Pour Saad Sallum, un analyste politique, le fossé entre Arabes et Kurdes ne pourra être comblé que si les deux peuples apprennent mutuellement leurs langues. Selon lui, les solutions politiques adoptées par le gouvernement central au sujet du bilinguisme ne sont, pour le moment, que des mesures culturelles décoratives. Certains s’inquiètent ainsi des sources de conflits croissants entre Kurdes et Arabes, renforcés par une incompréhension mutuelles. Ainsi, Mufid Al-Jezairy, un député arabe souligne qu'"une ignorance linguistique mutuelle peut sérieusement saper tout effort de bâtir des relations solides entre les deux groupes ethniques, alors qu’en apprenant la langue des uns et des autres, les Arabes et les Kurdes peuvent améliorer leurs relations." La question des langues s’est d’ailleurs envenimée avec le conflit qui oppose Kurdes et Arabes au sujet des districts kurdes hors de la Région du Kurdistan, qui doivent faire l’objet d’un référendum selon l’article 140 de la constitution irakienne.
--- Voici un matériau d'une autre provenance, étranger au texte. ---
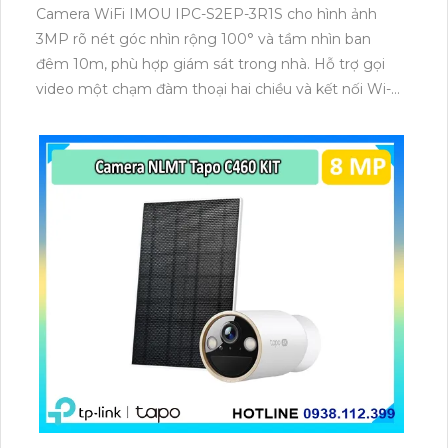
Camera WiFi IMOU IPC-S2EP-3R1S cho hình ảnh
3MP rõ nét góc nhìn rộng 100° và tầm nhìn ban
đêm 10m, phù hợp giám sát trong nhà. Hỗ trợ gọi
video một chạm đàm thoại hai chiều và kết nối Wi-Fi
ổn định giúp quan sát từ xa. Lưu trữ linh hoạt qua thẻ
microSD tối đa 256GB hoặc lưu đám mây dễ lắp đặt
cho gia đình và văn phòng nhỏ.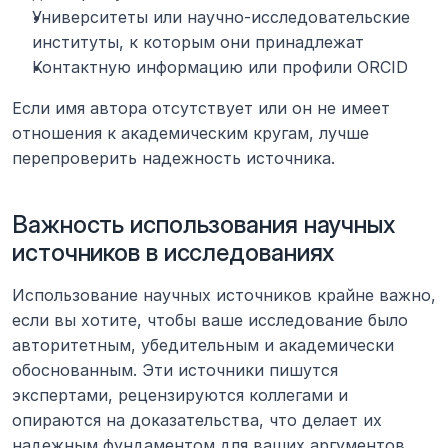
Университеты или научно-исследовательские 
институты, к которым они принадлежат
Контактную информацию или профили ORCID
Если имя автора отсутствует или он не имеет 
отношения к академическим кругам, лучше 
перепроверить надежность источника.
Важность использования научных 
источников в исследованиях
Использование научных источников крайне важно, 
если вы хотите, чтобы ваше исследование было 
авторитетным, убедительным и академически 
обоснованным. Эти источники пишутся 
экспертами, рецензируются коллегами и 
опираются на доказательства, что делает их 
надежным фундаментом для ваших аргументов.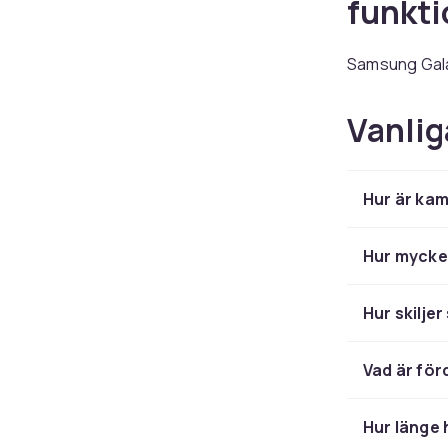
funkti
Samsung Galax
personlighet.
prestanda blir
Vanlig
funktion. Fli
fotograferar,
Hur är kam
Två sk
Hur mycket
Huvudskärmen
uppdateringsfr
Hur skiljer
dessutom en 1
selfies med e
mobilen får pl
Vad är för
Kamera
Hur länge h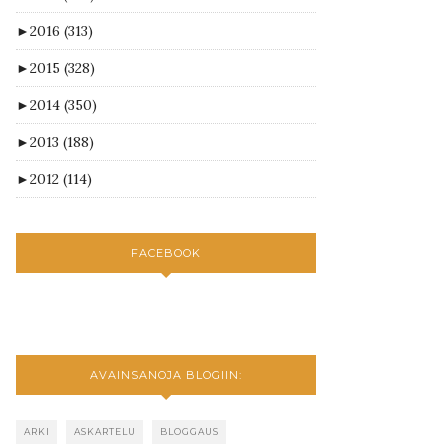
►
2016
(313)
►
2015
(328)
►
2014
(350)
►
2013
(188)
►
2012
(114)
FACEBOOK
AVAINSANOJA BLOGIIN:
ARKI
ASKARTELU
BLOGGAUS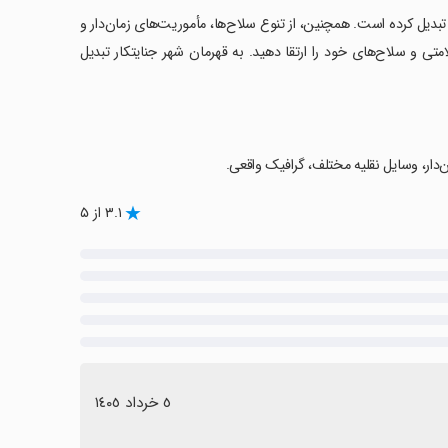
تبدیل کرده است. همچنین، از تنوع سلاح‌ها، مأموریت‌های زمان‌دار و
متی و سلاح‌های خود را ارتقا دهید. به قهرمان شهر جنایتکار تبدیل
‌دار، وسایل نقلیه مختلف، گرافیک واقعی.
۳.۱ از ۵
٥ خرداد ١٤٠٥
Ainsi, visitant récemment la ville de Bashiqah, dans la province de Ninive, une ville de 5 000 habitants peuplée de chaldéens de langue syriaque et de Kurdes, yézidis et musulmans, Khasro Goran, un officiel kurde, ancien vice-gouverneur de Ninive, a insisté sur la nécessité d’enseigner le kurde dans ces districts où Saddam en avait interdit l’enseignement, tout comme celui du syriaque : "Les Kurdes, ou toute autre nation, ne doivent pas oublier leur langue maternelle. La plupart des Kurdes [de Bashiqah] ne parlent pas kurde." Critiqué aussitôt par des leaders sunnites arabes de Mossoul, qui l’ont accusé de vouloir "imposer le kurde à des minorités non kurdes", Khasri Goran a nié toute arrière-pensée politique en souhaitant instaurer des cours de kurde dans les écoles, et a indiqué souhaiter aussi que les Kurdes apprennent l’arabe. "Les tensions entre les deux nations n’ont rien à voir avec l’éducation."